- Information supplied:
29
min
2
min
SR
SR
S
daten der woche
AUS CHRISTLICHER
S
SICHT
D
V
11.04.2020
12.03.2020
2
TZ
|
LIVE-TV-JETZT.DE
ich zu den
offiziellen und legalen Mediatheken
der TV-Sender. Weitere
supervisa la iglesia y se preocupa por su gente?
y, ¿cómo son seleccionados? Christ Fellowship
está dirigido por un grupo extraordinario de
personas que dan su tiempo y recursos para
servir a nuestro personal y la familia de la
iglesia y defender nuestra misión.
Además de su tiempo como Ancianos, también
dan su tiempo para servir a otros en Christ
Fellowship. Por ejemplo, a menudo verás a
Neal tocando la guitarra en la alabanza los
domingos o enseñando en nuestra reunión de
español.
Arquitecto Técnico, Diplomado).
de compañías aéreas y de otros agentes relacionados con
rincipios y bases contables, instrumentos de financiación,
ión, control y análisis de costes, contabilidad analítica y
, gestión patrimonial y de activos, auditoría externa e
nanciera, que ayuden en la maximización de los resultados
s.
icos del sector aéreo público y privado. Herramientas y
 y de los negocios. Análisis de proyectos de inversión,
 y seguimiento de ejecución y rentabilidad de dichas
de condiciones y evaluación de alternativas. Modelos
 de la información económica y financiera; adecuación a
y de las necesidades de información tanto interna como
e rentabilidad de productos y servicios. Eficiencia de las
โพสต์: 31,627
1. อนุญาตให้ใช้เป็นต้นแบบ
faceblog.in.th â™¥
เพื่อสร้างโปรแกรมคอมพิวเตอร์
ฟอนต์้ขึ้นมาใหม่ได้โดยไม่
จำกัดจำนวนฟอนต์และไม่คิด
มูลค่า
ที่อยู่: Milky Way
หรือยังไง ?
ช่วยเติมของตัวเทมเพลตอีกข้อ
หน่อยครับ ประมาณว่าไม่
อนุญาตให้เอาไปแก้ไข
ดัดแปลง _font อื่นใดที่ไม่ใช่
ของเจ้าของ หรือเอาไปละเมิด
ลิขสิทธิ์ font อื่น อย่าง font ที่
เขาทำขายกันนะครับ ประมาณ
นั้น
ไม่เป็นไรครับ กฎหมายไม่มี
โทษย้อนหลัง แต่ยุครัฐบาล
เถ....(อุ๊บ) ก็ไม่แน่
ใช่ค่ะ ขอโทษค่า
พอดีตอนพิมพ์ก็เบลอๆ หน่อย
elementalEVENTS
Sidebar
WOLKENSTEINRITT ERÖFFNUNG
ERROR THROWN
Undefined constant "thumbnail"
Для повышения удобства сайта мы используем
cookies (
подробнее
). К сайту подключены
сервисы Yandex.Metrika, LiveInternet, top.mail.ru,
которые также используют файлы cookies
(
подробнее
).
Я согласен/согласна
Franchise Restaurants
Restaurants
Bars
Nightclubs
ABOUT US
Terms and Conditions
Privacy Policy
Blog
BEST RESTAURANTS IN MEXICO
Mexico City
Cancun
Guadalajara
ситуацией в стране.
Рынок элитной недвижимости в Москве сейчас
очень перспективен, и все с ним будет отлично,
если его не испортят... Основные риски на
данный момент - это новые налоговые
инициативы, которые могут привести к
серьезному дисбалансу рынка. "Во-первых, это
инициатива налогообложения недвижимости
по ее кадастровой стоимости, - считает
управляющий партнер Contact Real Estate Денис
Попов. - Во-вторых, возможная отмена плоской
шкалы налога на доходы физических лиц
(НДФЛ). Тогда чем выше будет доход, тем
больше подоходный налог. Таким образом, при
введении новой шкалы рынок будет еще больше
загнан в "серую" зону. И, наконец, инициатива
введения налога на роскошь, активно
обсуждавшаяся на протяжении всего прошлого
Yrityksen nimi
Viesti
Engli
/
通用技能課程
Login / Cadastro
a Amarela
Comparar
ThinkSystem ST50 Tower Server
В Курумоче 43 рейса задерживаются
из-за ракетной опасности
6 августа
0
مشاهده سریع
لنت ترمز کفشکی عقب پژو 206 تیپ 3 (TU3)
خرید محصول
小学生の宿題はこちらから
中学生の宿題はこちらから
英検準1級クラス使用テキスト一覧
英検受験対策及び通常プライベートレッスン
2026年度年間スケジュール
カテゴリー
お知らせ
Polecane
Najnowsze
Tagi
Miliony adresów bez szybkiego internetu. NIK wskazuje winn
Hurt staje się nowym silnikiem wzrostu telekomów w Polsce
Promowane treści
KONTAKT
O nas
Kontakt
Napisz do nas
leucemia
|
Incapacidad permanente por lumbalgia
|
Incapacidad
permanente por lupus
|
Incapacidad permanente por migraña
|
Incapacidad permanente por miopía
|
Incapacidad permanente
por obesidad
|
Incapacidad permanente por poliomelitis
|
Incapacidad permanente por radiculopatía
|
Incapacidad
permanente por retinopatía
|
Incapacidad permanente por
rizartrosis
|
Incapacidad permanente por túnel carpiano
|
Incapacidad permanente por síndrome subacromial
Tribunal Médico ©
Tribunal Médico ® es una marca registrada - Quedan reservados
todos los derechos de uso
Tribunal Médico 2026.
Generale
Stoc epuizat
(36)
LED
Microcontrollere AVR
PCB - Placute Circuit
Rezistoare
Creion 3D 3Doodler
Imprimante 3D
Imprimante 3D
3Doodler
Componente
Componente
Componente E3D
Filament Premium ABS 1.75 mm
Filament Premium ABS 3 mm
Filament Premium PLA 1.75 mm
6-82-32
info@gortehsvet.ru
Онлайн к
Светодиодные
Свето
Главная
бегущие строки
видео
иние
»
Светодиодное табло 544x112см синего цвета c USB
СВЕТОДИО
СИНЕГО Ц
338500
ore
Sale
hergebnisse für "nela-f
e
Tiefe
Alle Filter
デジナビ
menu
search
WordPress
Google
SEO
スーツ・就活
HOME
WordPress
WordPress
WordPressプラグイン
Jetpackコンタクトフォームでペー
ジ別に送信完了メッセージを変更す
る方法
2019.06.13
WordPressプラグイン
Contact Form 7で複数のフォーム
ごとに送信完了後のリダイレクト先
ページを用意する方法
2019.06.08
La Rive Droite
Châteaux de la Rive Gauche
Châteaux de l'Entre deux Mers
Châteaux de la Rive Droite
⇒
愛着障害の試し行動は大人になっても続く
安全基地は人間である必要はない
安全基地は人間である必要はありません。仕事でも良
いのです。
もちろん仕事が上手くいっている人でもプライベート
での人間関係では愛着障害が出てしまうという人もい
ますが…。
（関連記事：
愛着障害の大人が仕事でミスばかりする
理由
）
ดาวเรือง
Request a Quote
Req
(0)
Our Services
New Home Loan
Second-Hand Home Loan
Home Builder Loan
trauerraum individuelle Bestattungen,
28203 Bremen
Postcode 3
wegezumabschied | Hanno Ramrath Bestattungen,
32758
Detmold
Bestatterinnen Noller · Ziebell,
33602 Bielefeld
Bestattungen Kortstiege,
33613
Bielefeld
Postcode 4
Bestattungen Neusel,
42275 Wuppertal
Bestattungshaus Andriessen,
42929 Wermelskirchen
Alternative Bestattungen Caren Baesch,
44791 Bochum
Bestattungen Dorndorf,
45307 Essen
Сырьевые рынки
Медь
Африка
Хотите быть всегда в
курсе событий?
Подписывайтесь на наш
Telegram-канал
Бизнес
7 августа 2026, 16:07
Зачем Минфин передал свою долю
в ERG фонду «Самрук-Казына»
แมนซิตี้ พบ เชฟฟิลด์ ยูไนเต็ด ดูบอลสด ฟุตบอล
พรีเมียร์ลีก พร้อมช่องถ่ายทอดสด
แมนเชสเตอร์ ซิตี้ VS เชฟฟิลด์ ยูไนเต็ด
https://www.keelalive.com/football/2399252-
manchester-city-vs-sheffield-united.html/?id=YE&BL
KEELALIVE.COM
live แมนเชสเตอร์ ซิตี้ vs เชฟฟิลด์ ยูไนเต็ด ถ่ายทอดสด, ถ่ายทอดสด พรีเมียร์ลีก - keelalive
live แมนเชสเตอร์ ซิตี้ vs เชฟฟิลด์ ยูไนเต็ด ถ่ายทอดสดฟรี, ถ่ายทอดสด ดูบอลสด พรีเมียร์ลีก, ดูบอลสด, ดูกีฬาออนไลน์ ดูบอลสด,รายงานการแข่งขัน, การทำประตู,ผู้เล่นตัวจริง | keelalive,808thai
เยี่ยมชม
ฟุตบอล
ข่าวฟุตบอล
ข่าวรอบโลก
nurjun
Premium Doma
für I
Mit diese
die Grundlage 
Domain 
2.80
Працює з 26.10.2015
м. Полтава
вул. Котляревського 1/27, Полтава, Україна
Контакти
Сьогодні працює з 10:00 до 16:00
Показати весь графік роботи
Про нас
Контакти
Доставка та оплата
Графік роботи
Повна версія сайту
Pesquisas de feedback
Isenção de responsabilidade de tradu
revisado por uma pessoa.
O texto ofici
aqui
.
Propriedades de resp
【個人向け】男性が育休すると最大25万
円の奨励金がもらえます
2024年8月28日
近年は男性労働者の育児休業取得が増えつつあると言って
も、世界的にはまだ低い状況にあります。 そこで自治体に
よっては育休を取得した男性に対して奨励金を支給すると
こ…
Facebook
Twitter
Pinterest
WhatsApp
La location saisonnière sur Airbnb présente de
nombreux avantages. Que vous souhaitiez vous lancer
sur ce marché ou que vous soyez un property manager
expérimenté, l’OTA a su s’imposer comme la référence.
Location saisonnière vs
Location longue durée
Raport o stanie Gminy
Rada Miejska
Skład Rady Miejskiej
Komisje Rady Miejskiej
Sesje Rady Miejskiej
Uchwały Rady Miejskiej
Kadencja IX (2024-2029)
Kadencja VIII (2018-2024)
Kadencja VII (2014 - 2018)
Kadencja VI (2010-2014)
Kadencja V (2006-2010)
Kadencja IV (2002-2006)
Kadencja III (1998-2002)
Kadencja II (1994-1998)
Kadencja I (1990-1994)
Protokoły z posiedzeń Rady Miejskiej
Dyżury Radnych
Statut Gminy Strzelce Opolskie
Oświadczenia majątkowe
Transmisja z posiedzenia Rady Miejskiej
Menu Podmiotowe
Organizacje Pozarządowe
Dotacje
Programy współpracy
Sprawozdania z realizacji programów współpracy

- Job item:
Retype exactly the lines from the start of the entries through the one with "domingos o enseñando en nuestra reunión de"; include both ends.

- Final answer:
29
min
2
min
SR
SR
S
daten der woche
AUS CHRISTLICHER
S
SICHT
D
V
11.04.2020
12.03.2020
2
TZ
|
LIVE-TV-JETZT.DE
ich zu den
offiziellen und legalen Mediatheken
der TV-Sender. Weitere
supervisa la iglesia y se preocupa por su gente?
y, ¿cómo son seleccionados? Christ Fellowship
está dirigido por un grupo extraordinario de
personas que dan su tiempo y recursos para
servir a nuestro personal y la familia de la
iglesia y defender nuestra misión.
Además de su tiempo como Ancianos, también
dan su tiempo para servir a otros en Christ
Fellowship. Por ejemplo, a menudo verás a
Neal tocando la guitarra en la alabanza los
domingos o enseñando en nuestra reunión de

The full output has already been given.